I have two concerns about the board at the moment, and they are, of course, interlinked. The first is that I think some people shy away from posting their opinions in threads in which feelings are running high, especially if the long-term, high-volume posters have expressed strong views. There is a sense that contrary opinions will be met with derision rather than considered debate. (Just to make this a little more disturbing, the majority of people who have expressed this feeling to me identify themselves as female.) I should emphasise that the number of people who have expressed this worry is small - but then, it would be; if people felt able to talk about it, there wouldn't be a problem at all.
The second is that there is a general lack of trust. This is by and large a legacy of the board's encounters with trolling. Where once we would have assumed that a poster was misguided, abrupt but good-hearted, or well-intentioned but information-poor, now we tend to worry that they're wrongheaded, rude, prejudiced or willfully ignorant, and we don't necessarily engage. We step back and hope they'll go away. Similarly, where it would two years ago have been the first assumption of most people that moderators were error-prone but honest, now there's concern about abuse of power, and even bullying.
In other words, Barbelith's social contract has cracks in it.

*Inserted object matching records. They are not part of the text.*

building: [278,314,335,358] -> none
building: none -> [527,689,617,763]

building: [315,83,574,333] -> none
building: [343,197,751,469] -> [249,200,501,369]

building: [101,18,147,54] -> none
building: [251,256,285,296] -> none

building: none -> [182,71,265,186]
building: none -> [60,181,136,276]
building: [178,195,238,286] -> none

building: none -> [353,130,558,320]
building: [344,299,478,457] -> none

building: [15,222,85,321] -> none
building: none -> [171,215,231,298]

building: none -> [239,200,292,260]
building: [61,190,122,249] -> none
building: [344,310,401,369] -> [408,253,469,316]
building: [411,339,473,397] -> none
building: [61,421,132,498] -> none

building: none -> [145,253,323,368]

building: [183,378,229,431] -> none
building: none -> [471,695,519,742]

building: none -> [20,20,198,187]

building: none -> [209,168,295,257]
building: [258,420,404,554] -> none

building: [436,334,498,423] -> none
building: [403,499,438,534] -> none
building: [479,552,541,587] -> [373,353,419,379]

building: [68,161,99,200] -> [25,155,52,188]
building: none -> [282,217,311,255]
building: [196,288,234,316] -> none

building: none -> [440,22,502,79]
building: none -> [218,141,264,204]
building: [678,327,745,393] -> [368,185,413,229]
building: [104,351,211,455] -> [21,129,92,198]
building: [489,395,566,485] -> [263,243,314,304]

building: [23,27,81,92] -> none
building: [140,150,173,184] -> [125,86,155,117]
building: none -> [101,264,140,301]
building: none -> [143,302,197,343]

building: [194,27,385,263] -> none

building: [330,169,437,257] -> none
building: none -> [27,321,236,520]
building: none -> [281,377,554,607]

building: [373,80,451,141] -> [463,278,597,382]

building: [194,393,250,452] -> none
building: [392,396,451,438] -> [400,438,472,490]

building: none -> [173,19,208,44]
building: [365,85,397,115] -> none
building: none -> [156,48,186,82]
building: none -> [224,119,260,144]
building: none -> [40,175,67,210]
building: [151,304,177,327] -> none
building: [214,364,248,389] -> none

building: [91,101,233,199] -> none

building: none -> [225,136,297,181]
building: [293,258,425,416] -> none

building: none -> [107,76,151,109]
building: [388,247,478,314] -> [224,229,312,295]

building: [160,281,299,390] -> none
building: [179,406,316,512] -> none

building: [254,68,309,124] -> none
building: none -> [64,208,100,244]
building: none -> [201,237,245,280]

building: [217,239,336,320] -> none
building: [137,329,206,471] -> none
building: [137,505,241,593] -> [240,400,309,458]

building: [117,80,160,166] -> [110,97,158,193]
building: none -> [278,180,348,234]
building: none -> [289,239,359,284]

I could speculate endlessly about why, but I'm not going to, because I want to hand over to you. My feeling is that we should all simply invest in trust. We should expose ourselves to risk.
I don't mean that we should declare 'open borders', I mean that we should start answering questions more gently, asking questions we have a stake in, thinking before we post, and remembering that the way we behave in one thread will affect not just that discussion but also, cumulatively, the Barbelith Commons as a whole.